WORK INSTRUCTION: All lines up to and including the one that contains "focal_35mm: 655" are to be transcribed exactly, starting from the first line of the records.

RECORDS SHOWN:
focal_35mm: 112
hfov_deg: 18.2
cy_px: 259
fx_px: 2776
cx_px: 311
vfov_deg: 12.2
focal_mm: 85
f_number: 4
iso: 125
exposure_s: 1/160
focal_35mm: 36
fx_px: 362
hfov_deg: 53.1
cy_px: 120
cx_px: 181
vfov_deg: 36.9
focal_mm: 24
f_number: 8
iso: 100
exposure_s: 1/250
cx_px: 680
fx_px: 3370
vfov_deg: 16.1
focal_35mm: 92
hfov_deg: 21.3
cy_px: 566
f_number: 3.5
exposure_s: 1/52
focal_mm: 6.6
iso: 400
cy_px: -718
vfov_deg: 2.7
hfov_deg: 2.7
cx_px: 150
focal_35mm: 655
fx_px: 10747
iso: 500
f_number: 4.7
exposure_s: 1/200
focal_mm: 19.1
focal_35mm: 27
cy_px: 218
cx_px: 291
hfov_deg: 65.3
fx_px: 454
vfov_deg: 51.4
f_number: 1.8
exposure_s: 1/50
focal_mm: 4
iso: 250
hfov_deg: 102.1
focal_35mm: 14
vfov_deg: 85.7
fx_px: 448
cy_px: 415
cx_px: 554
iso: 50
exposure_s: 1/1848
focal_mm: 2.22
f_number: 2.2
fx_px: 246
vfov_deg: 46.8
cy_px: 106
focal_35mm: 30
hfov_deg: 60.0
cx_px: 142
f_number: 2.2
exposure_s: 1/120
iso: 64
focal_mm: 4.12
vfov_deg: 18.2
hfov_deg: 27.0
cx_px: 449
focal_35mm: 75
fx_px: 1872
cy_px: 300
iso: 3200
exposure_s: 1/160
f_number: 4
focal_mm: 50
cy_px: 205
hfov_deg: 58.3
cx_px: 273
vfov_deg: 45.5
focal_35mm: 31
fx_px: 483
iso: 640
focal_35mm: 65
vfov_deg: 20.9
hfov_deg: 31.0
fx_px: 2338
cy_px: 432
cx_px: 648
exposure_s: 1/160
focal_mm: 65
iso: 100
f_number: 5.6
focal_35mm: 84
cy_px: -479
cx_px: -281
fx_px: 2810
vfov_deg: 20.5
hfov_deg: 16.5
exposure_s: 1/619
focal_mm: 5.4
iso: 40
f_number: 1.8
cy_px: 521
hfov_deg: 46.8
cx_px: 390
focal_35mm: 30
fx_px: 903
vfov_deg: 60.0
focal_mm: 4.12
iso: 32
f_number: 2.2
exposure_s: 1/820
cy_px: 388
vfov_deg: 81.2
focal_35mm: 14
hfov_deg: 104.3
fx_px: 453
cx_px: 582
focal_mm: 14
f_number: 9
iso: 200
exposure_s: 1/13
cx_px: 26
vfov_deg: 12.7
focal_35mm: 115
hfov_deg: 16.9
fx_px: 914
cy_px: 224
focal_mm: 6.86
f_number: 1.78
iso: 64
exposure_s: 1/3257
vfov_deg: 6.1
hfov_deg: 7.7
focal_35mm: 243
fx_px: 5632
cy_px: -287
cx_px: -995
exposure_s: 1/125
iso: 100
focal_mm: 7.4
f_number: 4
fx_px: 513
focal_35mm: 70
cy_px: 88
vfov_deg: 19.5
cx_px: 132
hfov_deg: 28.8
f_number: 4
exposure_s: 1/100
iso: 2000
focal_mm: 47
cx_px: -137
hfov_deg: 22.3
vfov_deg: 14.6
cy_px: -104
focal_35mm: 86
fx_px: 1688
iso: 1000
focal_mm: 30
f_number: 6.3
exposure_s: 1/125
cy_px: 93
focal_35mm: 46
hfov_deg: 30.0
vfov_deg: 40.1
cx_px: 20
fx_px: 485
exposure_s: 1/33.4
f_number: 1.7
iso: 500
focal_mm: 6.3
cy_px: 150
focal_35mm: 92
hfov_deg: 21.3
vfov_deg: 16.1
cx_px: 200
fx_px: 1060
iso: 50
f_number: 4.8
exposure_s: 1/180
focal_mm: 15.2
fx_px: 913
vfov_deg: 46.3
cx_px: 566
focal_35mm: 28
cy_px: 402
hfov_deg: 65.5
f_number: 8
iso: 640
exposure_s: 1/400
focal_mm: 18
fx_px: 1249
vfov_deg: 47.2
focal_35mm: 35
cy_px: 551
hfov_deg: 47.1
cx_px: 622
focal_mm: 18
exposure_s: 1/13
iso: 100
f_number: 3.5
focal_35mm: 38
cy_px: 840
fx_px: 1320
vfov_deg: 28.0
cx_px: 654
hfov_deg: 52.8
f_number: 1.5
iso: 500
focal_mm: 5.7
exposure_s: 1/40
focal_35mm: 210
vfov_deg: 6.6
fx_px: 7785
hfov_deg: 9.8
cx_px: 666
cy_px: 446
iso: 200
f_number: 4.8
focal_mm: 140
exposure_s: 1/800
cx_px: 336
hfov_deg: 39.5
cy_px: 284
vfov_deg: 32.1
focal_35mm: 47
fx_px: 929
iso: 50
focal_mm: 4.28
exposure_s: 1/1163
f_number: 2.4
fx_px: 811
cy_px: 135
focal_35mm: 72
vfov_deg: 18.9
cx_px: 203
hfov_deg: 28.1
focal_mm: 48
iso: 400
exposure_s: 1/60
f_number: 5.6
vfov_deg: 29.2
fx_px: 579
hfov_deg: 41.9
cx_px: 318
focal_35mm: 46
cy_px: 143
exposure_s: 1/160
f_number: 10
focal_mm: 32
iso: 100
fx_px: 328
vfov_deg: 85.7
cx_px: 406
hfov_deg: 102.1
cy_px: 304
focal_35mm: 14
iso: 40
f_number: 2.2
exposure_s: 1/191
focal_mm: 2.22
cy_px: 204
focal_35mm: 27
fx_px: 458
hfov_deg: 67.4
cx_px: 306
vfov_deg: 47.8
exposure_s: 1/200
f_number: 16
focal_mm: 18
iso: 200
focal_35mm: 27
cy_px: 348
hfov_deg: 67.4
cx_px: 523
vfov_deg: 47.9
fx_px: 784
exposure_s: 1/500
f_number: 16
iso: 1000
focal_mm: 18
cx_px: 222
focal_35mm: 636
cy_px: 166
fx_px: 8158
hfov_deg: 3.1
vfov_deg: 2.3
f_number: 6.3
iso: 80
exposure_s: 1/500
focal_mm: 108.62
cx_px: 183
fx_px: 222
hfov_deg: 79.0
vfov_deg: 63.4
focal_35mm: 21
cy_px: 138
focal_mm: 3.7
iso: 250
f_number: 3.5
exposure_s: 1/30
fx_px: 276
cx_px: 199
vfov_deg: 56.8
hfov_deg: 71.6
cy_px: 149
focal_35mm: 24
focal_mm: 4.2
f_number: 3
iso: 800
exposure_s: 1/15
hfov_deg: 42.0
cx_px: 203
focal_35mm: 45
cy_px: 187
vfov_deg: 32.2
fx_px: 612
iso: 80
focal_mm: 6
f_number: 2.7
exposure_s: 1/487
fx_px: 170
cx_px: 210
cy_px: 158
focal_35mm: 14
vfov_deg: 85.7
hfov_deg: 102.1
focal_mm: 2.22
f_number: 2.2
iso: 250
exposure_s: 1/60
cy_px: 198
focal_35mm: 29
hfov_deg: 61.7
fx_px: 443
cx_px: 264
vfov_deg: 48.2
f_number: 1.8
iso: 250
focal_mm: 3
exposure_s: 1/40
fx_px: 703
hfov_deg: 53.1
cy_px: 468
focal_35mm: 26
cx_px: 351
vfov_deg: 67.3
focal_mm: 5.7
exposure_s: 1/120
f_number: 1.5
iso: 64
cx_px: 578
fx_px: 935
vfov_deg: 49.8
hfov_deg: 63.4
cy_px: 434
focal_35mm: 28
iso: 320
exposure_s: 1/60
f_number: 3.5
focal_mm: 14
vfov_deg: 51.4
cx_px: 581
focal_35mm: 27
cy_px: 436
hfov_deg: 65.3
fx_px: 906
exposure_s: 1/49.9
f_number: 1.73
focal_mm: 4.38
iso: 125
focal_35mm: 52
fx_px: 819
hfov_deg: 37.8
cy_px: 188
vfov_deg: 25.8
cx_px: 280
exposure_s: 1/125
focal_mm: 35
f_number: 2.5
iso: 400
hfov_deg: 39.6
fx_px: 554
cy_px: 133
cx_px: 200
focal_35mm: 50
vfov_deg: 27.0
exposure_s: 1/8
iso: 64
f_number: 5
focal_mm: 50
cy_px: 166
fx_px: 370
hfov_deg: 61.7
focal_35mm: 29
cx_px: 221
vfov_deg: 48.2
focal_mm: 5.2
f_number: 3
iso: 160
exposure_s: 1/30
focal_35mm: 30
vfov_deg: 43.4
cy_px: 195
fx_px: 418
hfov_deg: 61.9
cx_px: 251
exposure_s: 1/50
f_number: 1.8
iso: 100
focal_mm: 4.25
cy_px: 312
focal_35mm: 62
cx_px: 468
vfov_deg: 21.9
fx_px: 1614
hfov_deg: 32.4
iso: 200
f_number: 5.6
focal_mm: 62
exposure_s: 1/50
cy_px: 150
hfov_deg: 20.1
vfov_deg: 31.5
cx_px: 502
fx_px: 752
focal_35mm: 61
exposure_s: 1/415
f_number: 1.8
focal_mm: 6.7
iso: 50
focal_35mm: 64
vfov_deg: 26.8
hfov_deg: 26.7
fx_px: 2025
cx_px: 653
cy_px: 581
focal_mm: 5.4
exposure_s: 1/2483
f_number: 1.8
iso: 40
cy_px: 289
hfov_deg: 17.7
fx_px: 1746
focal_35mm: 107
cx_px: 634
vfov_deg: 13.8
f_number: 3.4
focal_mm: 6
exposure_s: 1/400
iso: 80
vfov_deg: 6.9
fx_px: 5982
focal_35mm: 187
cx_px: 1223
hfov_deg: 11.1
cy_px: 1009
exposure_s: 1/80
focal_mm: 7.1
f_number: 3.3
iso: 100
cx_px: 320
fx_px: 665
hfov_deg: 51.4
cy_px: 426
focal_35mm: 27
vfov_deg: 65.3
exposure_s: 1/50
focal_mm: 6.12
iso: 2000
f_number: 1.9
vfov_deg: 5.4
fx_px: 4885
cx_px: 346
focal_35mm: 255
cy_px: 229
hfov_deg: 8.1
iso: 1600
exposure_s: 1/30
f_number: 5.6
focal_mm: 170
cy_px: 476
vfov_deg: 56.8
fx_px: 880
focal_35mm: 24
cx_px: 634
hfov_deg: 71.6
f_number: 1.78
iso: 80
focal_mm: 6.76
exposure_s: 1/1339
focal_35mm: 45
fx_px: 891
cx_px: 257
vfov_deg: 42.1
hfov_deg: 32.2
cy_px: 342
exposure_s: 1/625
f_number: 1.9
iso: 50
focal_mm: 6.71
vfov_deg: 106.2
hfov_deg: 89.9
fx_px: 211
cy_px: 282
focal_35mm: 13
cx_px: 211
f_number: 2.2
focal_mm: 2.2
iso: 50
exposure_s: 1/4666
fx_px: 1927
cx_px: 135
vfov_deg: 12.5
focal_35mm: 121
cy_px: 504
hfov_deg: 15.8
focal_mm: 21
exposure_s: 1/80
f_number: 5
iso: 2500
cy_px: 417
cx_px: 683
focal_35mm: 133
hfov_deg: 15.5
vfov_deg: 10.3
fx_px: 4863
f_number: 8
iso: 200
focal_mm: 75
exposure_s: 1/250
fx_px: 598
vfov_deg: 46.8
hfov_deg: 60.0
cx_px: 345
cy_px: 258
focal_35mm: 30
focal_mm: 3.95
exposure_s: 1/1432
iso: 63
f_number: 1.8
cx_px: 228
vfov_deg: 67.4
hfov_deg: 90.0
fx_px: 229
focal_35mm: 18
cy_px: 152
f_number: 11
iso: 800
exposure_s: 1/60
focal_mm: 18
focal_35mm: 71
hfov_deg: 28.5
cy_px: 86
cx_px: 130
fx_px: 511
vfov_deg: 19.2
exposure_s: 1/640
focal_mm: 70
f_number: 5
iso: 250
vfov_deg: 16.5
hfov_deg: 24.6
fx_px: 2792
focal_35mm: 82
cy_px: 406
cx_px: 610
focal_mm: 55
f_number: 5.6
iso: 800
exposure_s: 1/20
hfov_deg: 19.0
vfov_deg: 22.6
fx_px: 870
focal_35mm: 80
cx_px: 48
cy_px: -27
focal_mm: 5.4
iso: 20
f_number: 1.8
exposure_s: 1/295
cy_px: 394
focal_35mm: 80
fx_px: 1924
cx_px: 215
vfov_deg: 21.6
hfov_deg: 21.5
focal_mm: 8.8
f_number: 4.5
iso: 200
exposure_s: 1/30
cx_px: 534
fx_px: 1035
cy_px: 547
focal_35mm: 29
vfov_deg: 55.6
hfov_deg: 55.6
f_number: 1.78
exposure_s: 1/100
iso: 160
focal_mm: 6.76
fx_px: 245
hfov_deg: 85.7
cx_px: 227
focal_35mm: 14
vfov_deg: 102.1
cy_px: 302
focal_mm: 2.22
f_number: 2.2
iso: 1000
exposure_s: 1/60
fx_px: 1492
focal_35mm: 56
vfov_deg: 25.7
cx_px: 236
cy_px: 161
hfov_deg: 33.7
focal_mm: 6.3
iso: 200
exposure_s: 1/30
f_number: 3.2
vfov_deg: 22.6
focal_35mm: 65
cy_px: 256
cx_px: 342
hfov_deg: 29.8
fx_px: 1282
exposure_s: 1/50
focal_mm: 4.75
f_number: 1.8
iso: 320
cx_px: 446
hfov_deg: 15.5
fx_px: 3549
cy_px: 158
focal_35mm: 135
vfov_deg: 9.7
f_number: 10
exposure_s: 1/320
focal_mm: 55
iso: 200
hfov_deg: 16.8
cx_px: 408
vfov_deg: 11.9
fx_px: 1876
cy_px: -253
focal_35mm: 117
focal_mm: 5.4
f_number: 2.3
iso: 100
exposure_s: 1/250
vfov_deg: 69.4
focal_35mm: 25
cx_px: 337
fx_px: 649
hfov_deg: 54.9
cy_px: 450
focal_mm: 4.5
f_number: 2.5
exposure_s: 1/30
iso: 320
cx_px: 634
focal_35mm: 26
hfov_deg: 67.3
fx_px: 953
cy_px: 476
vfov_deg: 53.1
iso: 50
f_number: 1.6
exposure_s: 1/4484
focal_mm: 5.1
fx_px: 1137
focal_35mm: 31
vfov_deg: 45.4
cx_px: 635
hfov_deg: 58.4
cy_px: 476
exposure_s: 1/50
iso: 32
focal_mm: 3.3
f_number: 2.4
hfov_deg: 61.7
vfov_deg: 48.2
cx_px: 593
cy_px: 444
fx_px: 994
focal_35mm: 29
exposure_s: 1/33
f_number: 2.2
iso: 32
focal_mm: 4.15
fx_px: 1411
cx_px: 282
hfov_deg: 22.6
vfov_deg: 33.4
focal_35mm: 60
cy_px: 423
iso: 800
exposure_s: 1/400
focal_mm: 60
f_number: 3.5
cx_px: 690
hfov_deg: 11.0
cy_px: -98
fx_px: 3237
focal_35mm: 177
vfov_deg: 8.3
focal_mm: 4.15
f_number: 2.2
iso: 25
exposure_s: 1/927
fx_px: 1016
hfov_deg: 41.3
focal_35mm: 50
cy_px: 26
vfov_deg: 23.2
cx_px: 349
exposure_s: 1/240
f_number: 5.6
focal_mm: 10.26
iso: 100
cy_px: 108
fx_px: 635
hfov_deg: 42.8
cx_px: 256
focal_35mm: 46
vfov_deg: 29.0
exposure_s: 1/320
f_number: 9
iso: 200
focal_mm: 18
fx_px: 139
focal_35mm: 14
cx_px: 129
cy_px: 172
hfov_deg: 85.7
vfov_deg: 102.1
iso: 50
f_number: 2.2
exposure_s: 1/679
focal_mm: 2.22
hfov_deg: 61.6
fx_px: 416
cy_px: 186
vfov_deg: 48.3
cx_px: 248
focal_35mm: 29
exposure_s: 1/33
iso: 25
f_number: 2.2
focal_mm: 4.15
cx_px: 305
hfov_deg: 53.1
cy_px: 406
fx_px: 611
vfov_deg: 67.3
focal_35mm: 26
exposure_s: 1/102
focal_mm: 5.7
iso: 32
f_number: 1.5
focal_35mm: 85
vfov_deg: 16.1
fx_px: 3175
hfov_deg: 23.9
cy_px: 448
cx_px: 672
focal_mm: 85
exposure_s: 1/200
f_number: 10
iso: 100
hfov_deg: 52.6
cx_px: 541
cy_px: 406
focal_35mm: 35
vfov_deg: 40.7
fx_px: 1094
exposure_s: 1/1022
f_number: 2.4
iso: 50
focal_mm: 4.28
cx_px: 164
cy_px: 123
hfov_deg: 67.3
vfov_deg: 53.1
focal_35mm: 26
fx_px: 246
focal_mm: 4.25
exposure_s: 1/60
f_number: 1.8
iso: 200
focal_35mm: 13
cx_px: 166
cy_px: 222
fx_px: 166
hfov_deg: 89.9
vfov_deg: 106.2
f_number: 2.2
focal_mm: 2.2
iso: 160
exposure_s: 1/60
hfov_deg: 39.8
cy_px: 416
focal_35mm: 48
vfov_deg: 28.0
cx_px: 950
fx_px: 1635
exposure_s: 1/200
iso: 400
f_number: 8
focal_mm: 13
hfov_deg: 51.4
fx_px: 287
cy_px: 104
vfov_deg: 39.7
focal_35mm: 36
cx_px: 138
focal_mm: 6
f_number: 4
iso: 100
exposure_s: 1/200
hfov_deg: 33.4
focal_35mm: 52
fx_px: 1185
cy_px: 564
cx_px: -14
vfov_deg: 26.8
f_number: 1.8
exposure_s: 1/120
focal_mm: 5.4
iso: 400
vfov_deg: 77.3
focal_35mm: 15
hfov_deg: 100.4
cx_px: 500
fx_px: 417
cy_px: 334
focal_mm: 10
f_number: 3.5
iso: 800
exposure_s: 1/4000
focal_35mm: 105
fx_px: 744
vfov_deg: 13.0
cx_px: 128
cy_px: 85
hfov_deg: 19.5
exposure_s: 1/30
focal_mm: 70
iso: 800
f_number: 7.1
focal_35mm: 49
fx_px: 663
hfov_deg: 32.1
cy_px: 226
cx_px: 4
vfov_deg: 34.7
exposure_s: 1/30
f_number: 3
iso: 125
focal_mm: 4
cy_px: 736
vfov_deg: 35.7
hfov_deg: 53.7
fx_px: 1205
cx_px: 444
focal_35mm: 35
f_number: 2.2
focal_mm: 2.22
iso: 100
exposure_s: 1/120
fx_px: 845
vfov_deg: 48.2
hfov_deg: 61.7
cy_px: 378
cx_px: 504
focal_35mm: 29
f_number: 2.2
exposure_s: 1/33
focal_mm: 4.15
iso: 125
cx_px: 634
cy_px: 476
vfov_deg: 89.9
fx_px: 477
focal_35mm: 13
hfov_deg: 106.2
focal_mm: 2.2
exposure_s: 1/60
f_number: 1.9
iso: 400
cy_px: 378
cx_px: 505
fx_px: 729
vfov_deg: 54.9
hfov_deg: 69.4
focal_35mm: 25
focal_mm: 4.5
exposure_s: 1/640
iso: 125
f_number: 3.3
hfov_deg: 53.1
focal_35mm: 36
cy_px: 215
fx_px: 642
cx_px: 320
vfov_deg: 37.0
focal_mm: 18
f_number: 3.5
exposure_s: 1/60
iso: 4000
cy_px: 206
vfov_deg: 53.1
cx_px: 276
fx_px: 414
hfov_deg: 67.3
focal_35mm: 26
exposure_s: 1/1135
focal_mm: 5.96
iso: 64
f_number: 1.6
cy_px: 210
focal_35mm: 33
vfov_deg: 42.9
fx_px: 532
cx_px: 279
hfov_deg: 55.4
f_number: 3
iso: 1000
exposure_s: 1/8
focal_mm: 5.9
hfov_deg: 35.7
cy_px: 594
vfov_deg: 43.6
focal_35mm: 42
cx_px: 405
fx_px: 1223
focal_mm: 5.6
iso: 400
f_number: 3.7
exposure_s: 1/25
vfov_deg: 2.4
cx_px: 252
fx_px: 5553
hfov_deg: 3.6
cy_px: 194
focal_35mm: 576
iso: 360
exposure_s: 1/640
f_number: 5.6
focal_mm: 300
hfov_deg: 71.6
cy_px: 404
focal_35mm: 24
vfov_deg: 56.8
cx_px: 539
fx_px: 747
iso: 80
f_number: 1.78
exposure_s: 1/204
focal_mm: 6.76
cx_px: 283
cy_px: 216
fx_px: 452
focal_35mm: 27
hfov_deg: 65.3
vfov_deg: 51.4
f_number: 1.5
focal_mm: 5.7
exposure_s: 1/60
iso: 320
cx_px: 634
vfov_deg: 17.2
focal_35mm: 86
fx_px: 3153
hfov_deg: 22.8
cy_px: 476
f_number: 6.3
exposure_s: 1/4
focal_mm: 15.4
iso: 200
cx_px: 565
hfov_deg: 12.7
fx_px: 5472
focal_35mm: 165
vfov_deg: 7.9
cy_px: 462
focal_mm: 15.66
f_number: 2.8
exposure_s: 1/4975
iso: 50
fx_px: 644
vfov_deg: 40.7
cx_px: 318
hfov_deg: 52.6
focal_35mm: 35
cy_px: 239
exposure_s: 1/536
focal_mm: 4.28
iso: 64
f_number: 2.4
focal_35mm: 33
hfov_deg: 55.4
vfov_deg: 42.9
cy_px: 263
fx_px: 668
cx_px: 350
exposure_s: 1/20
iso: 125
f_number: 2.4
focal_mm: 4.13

RESPONSE BOX:
focal_35mm: 112
hfov_deg: 18.2
cy_px: 259
fx_px: 2776
cx_px: 311
vfov_deg: 12.2
focal_mm: 85
f_number: 4
iso: 125
exposure_s: 1/160
focal_35mm: 36
fx_px: 362
hfov_deg: 53.1
cy_px: 120
cx_px: 181
vfov_deg: 36.9
focal_mm: 24
f_number: 8
iso: 100
exposure_s: 1/250
cx_px: 680
fx_px: 3370
vfov_deg: 16.1
focal_35mm: 92
hfov_deg: 21.3
cy_px: 566
f_number: 3.5
exposure_s: 1/52
focal_mm: 6.6
iso: 400
cy_px: -718
vfov_deg: 2.7
hfov_deg: 2.7
cx_px: 150
focal_35mm: 655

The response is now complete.